Con la correzione del deficit strutturale nel 2017 l’esecutivo porterebbe a casa quasi 7 miliardi di flessibilità rispetto agli obiettivi fissati con la UE a maggio. Cifra che si somma allo sconto da 19 miliardi ottenuto nel 2015-2016 sempre con il placet del presidente della Commissione.

I tempi, però, questa volta sono più contingentati: Bruxelles chiede un intervento già entro i primi di febbraio.

Ad ogni modo nel conto presentato dalla Commissione non rientrano i 20 miliardi di euro stanziati a dicembre dal governo per la ricapitalizzazione precauzionale del Monte dei Paschi di Siena e di altre banche in difficoltà: il fondo viene considerato dalla UE una sorta di una tantum che non incide sul deficit strutturale.

Il debito pubblico pesa sul declassamento dell’Italia

Com’è noto, l’elevato debito pubblico continua a rappresentare il rischio principale per l’economia italiana, alle prese con una ripresa asfittica.
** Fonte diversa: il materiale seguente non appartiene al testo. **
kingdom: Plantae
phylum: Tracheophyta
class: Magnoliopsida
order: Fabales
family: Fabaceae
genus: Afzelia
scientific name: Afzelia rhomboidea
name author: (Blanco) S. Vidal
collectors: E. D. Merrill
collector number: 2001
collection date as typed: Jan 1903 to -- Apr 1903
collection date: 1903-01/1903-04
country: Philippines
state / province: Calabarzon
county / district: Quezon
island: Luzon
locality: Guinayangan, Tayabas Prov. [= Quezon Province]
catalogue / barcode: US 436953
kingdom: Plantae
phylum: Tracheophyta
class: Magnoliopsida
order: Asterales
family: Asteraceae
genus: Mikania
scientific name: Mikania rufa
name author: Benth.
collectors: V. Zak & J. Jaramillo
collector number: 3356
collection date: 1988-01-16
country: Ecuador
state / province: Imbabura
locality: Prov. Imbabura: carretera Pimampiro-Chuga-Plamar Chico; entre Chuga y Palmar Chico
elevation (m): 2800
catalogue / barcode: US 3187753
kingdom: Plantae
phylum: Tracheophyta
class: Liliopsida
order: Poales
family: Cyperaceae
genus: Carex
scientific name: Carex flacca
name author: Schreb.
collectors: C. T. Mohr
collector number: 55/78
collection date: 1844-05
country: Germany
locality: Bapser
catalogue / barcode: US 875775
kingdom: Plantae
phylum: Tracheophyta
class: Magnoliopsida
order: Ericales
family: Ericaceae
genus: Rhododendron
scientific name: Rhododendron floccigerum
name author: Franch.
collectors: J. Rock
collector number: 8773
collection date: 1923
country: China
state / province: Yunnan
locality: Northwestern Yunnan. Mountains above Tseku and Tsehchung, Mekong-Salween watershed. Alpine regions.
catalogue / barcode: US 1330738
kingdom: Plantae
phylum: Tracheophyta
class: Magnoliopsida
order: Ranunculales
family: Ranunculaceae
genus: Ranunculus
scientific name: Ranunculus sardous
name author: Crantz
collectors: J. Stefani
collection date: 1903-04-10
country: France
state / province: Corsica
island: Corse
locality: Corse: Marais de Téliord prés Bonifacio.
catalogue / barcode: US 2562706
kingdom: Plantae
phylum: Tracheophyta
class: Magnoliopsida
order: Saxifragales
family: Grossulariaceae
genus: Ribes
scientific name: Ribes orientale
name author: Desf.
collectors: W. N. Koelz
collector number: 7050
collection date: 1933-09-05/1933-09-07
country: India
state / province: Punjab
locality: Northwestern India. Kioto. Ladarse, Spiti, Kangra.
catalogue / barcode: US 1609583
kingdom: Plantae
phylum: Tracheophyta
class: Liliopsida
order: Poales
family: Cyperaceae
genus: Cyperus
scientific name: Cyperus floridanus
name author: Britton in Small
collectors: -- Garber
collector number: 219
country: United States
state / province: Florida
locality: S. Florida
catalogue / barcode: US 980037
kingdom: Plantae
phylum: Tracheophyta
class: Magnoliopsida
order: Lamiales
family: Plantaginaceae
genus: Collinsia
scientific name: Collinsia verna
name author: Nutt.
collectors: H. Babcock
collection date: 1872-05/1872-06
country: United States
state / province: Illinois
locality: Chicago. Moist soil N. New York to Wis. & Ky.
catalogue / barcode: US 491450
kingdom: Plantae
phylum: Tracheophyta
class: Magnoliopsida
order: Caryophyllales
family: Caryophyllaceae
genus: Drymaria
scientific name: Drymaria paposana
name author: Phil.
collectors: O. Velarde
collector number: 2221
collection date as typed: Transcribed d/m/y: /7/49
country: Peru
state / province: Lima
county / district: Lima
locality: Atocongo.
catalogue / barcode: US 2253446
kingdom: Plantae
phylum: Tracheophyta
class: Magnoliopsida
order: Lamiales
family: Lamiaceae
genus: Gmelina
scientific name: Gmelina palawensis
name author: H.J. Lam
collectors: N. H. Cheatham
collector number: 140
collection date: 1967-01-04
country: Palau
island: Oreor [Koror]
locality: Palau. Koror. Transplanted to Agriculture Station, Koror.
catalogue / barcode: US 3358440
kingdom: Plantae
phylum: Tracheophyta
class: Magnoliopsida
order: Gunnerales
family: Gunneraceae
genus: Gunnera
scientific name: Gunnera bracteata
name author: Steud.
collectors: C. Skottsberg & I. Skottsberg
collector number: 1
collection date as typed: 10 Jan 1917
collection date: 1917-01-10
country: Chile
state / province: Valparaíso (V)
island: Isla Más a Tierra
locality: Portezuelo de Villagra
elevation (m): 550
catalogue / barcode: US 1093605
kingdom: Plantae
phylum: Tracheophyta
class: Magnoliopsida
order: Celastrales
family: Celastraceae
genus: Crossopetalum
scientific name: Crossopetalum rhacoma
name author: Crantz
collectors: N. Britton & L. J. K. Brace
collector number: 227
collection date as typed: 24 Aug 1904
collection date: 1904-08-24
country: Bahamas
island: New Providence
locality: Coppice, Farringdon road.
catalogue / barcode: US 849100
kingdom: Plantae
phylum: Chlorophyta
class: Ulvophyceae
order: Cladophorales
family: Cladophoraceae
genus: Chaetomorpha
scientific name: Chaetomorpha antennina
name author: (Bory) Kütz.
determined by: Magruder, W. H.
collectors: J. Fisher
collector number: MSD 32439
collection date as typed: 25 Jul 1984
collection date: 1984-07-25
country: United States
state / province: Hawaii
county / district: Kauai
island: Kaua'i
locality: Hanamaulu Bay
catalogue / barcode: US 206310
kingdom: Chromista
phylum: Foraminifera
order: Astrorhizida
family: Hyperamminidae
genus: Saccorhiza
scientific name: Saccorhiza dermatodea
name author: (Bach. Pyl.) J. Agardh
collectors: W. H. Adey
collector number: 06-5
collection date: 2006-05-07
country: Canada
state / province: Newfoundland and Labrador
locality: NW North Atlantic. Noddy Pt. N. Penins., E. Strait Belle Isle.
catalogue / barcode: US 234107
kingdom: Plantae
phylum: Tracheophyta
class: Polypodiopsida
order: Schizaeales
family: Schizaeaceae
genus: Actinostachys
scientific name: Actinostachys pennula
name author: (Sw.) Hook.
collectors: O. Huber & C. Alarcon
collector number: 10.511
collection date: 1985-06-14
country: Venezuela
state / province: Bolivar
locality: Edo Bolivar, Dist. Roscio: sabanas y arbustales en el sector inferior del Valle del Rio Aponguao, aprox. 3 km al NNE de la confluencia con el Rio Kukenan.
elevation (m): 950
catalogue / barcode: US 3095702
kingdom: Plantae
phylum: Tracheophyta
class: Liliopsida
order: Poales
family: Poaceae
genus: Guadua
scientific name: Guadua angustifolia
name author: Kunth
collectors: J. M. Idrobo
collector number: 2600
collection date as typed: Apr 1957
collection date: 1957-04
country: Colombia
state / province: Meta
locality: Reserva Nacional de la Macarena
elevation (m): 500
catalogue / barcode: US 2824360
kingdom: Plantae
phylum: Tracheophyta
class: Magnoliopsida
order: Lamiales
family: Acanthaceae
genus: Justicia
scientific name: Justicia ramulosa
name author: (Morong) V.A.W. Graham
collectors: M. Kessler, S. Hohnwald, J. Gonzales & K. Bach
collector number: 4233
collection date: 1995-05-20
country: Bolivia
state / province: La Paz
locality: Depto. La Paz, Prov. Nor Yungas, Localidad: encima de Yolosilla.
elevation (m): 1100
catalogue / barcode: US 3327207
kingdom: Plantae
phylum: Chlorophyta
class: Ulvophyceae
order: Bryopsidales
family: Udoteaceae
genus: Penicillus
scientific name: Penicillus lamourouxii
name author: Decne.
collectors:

Lo sa bene l’agenzia canadese DBRS, che nel declassare il rating dell’Italia da “A low” a “Bbb-high” pone in luce proprio il mix tra una crescita debole e un debito che limita la flessibilità della politica di bilancio, oltre al frammentato e precario quadro politico prodotto dall’esito del referendum costituzionale del 4 dicembre.

Stando agli ultimi dati diffusi dalla Banca d’Italia all’interno del supplemento di finanza pubblica al bollettino statistico, a novembre il debito pubblico italiano è salito di 5,6 miliardi rispetto a ottobre, attestandosi a 2.229,4 miliardi di euro.